Noi dobbiamo sapere rispondere a quelle voci, fornendo gli strumenti legislativi per garantire alla giustizia la sua efficacia, ma anche favorire e accompagnare una vera e propria rivoluzione culturale, con un'educazione alla tolleranza, al rispetto della diversità, una vera trasformazione intellettuale che superi stereotipi e pregiudizi maschilisti, ad iniziare dal linguaggio, da quella prova di maturità che tante volte, troppe, suscita ironia, anche tra le donne. Diciamocelo, chi non vuole ammettere che il linguaggio non è neutro, ma sottende una visione politica, per cui non c'è “infermiera”, se non c'è “sindaca” e non c'è “maestra”, se non c'è “medica”. E, per questo, appare ancora più strano ed incomprensibile che la prima Presidente del Consiglio donna insista così tanto volersi far chiamare “signor” Presidente del Consiglio. Tre donne ai vertici delle maggiori organizzazioni politiche internazionali - Unione europea, BCE e Fondo monetario - fanno la differenza, certo, ma il tetto rimane per tante altre: quelle che guadagnano il 30 per cento in meno dei loro colleghi maschi, quelle - una su tre - che non hanno un proprio conto corrente, quelle - la metà - che non lavorano, pur volendolo fare. Uno spreco enorme di potenzialità economiche, un danno per la nostra economia, un punto di PIL all'anno in meno ci dice la Banca d'Italia, cioè più entrate fiscali e meno debito che potremmo avere. È quel tetto che noi vogliamo rompere, attuando le leggi che ci sono, promuovendo davvero l'equilibrio di genere nella direzione delle società pubbliche o a partecipazione pubblica e anche assumendoci la responsabilità di escludere componenti che si siano macchiati o che abbiano giudizi per comportamenti di discriminazione di genere, stalking, mobbing, violenza contro le donne.

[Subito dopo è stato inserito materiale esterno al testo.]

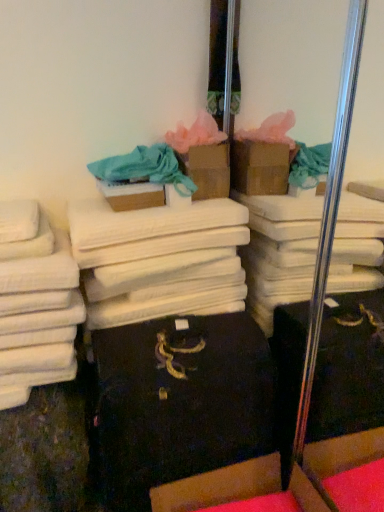
Question: Is white cotton towels at center bigger than brown cardboard box at center, the second cardboard box positioned from the bottom?

Choices:
 (A) yes
 (B) no

Answer: (A)

Question: Are white cotton towels at center and brown cardboard box at center, which appears as the 2th cardboard box when viewed from the back, located far from each other?

Choices:
 (A) no
 (B) yes

Answer: (A)

Question: Is the surface of white cotton towels at center in direct contact with brown cardboard box at center, which ranks as the second cardboard box in top-to-bottom order?

Choices:
 (A) no
 (B) yes

Answer: (A)

Question: Does white cotton towels at center have a smaller size compared to brown cardboard box at center, which appears as the 2th cardboard box when viewed from the back?

Choices:
 (A) yes
 (B) no

Answer: (B)

Question: Can you confirm if white cotton towels at center is shorter than brown cardboard box at center, arranged as the 2th cardboard box when viewed from the front?

Choices:
 (A) no
 (B) yes

Answer: (A)

Question: Is white cotton towels at center positioned in front of brown cardboard box at center, which ranks as the second cardboard box in top-to-bottom order?

Choices:
 (A) no
 (B) yes

Answer: (B)

Question: Is white cotton towels at left smaller than white cotton towels at center?

Choices:
 (A) yes
 (B) no

Answer: (A)

Question: Can you confirm if white cotton towels at left is wider than white cotton towels at center?

Choices:
 (A) yes
 (B) no

Answer: (B)

Question: Is white cotton towels at left positioned far away from white cotton towels at center?

Choices:
 (A) no
 (B) yes

Answer: (A)

Question: From the image's perspective, would you say white cotton towels at left is shown under white cotton towels at center?

Choices:
 (A) no
 (B) yes

Answer: (B)

Question: From the image's perspective, is white cotton towels at left located above white cotton towels at center?

Choices:
 (A) yes
 (B) no

Answer: (B)

Question: From a real-world perspective, is white cotton towels at left positioned under white cotton towels at center based on gravity?

Choices:
 (A) no
 (B) yes

Answer: (B)

Question: Considering the relative sizes of cardboard box at lower center, which ranks as the 3th cardboard box in top-to-bottom order, and white cotton towels at left in the image provided, is cardboard box at lower center, which ranks as the 3th cardboard box in top-to-bottom order, thinner than white cotton towels at left?

Choices:
 (A) yes
 (B) no

Answer: (B)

Nel mondo essere donna è ancora una sfida. Le donne pagano i conflitti più di tutti, c'è un'arma speciale contro di loro, lo sappiamo: lo stupro di guerra. Il loro corpo è oggetto di una conquista patriarcale, forse perché dalle donne passano le spinte democratiche in molte zone della Terra, dalla Bielorussia all'Iran, dalla Russia di Yulia Navalnaya all'Afghanistan di Bilqis Roshan, senatrice, che, proprio questa mattina, insieme alle colleghe del PD abbiamo incontrato, costretta a vivere in esilio e ha raccontato come l'Occidente abbia abbandonato le donne afgane a un destino di emarginazione e sofferenza. Tanti passi in avanti sono stati fatti, altri vanno compiuti ancora, lo sanno tutte quelle donne su cui grava ancora principalmente il carico di cura, perché la condivisione non ha preso piede nel nostro Paese. Qualcuno pensa di poter ancora continuare ad avere lo sguardo rivolto al passato, a parlare di conciliazione. No, noi dobbiamo condividere il carico di lavoro, di cura, domestico, abbiamo il dovere di costruire politiche di welfare che vadano in quella direzione. Ecco perché chiediamo, ancora una volta, in quest'Aula, a tutte le forze politiche di maggioranza e di opposizione di essere uniti nelle battaglie, per votare insieme il congedo paritario obbligatorio di 5 mesi per entrambi i genitori, perché il 50 per cento della popolazione non può continuare a subire le discriminazioni che subisce. È una questione di giustizia sociale, è una questione di sostenibilità, è una questione di democrazia.